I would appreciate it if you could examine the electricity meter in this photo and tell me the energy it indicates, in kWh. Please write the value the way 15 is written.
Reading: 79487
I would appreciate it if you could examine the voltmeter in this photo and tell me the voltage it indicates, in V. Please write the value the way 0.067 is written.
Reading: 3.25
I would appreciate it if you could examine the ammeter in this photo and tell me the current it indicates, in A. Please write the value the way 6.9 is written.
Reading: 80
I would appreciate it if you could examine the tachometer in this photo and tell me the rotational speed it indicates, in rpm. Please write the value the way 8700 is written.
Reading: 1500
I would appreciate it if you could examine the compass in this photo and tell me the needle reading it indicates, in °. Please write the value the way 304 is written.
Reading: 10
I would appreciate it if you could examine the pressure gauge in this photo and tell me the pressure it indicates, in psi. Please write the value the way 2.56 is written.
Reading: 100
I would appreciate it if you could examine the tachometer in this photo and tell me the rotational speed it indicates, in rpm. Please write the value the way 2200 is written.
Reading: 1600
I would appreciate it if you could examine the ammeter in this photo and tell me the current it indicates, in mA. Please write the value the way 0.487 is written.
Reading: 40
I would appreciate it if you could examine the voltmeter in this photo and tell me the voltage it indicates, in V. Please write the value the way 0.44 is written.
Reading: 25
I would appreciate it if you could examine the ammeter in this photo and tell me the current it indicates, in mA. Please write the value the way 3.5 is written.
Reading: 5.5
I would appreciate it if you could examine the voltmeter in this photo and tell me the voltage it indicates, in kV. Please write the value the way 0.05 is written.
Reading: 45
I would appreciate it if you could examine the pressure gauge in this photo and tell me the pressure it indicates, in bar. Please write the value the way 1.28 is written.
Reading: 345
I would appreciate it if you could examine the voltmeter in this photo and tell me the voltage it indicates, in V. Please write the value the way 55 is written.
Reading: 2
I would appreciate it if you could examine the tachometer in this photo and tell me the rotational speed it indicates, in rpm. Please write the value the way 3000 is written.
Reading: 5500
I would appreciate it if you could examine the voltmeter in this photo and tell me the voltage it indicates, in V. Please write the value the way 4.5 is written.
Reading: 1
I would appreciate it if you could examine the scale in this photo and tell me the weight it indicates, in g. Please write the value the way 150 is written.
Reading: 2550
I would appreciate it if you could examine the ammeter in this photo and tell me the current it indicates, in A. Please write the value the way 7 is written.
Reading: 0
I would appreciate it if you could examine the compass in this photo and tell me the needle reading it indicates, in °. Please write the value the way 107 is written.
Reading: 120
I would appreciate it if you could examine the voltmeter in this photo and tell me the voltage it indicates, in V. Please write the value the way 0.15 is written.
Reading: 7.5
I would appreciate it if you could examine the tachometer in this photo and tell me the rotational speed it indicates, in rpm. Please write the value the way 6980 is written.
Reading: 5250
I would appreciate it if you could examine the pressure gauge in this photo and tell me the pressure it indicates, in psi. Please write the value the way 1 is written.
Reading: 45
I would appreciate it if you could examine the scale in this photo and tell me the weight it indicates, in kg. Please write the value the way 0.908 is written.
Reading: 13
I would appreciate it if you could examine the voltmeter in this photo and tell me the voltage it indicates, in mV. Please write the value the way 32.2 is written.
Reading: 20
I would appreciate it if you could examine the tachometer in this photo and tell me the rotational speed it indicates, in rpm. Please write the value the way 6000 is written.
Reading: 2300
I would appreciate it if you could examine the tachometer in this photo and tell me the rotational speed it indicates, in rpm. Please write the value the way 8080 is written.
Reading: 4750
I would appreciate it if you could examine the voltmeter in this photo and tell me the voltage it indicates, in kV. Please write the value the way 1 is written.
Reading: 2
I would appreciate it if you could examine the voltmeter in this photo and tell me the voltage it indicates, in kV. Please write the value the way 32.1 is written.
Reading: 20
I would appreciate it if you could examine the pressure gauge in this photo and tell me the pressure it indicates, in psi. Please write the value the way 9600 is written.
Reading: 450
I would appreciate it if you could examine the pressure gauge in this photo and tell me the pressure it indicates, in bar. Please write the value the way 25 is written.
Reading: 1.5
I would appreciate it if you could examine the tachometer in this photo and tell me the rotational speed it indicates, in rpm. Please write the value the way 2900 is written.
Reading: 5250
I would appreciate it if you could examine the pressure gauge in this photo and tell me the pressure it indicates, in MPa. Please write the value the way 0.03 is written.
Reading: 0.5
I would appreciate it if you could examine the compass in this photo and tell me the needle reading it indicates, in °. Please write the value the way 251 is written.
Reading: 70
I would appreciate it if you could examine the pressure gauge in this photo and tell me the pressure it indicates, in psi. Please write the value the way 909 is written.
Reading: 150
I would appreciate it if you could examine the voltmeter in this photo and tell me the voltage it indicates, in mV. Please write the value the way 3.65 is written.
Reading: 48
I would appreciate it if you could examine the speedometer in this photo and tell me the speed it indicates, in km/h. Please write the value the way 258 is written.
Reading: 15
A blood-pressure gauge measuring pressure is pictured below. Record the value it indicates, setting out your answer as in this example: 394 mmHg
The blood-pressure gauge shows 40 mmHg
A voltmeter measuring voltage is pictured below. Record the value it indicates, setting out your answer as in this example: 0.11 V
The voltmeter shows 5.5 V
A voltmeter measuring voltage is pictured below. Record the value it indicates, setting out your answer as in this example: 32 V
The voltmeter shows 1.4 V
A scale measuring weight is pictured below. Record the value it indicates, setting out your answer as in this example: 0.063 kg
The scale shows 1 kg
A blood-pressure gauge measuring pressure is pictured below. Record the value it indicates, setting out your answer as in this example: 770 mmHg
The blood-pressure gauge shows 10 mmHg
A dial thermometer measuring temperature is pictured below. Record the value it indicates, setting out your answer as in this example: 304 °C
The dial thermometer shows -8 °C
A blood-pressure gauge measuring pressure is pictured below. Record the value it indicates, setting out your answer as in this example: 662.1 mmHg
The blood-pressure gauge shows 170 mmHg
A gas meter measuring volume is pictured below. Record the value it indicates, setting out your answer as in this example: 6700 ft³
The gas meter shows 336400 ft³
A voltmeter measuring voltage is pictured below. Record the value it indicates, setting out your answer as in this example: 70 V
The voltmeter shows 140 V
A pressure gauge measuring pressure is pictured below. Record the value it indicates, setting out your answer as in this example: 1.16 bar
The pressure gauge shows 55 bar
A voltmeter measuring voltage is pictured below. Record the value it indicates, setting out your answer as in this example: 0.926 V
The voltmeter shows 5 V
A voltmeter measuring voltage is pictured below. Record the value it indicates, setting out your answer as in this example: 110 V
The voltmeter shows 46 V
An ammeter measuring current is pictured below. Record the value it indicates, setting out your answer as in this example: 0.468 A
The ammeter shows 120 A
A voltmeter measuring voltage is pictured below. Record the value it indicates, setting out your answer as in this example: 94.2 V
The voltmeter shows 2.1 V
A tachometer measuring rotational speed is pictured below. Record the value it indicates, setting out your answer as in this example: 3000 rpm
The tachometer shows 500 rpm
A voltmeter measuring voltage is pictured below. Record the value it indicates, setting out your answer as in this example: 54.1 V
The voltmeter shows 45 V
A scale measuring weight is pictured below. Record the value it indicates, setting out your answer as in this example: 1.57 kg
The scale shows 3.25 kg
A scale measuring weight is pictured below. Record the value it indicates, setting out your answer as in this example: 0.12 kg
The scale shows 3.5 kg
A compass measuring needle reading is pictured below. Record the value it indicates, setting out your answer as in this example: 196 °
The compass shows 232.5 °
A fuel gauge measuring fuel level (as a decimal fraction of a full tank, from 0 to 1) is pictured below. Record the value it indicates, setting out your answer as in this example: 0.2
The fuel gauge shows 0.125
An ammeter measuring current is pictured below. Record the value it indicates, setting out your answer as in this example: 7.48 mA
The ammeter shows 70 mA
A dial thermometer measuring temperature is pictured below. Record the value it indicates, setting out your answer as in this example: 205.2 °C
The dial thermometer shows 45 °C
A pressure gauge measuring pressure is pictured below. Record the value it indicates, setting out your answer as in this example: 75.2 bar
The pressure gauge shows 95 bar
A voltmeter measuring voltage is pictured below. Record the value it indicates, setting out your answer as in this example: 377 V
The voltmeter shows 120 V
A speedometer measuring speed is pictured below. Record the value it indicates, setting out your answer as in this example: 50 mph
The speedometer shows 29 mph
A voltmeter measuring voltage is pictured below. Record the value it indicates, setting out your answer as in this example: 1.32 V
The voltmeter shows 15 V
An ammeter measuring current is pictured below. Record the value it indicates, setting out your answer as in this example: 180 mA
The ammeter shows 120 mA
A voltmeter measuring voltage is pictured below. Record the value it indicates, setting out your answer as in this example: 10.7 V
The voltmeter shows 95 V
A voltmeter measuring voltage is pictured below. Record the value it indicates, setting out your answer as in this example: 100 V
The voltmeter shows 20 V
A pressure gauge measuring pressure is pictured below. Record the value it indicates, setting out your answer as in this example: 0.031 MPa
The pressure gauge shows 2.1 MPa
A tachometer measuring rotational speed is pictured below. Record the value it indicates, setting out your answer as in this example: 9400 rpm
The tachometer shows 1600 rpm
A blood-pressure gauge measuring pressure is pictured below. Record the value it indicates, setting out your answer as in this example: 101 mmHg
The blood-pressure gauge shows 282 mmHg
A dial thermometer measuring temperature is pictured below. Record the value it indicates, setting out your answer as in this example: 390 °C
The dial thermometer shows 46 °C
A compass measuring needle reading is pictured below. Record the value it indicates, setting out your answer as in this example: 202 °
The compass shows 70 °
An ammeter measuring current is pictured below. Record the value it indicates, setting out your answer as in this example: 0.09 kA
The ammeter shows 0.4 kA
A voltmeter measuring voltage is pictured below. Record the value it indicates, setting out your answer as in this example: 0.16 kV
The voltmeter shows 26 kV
· · · ·
上面的列表中，哪些行含有“temperature”这个词？请把这些行全部摘出来。

A dial thermometer measuring temperature is pictured below. Record the value it indicates, setting out your answer as in this example: 304 °C
A dial thermometer measuring temperature is pictured below. Record the value it indicates, setting out your answer as in this example: 205.2 °C
A dial thermometer measuring temperature is pictured below. Record the value it indicates, setting out your answer as in this example: 390 °C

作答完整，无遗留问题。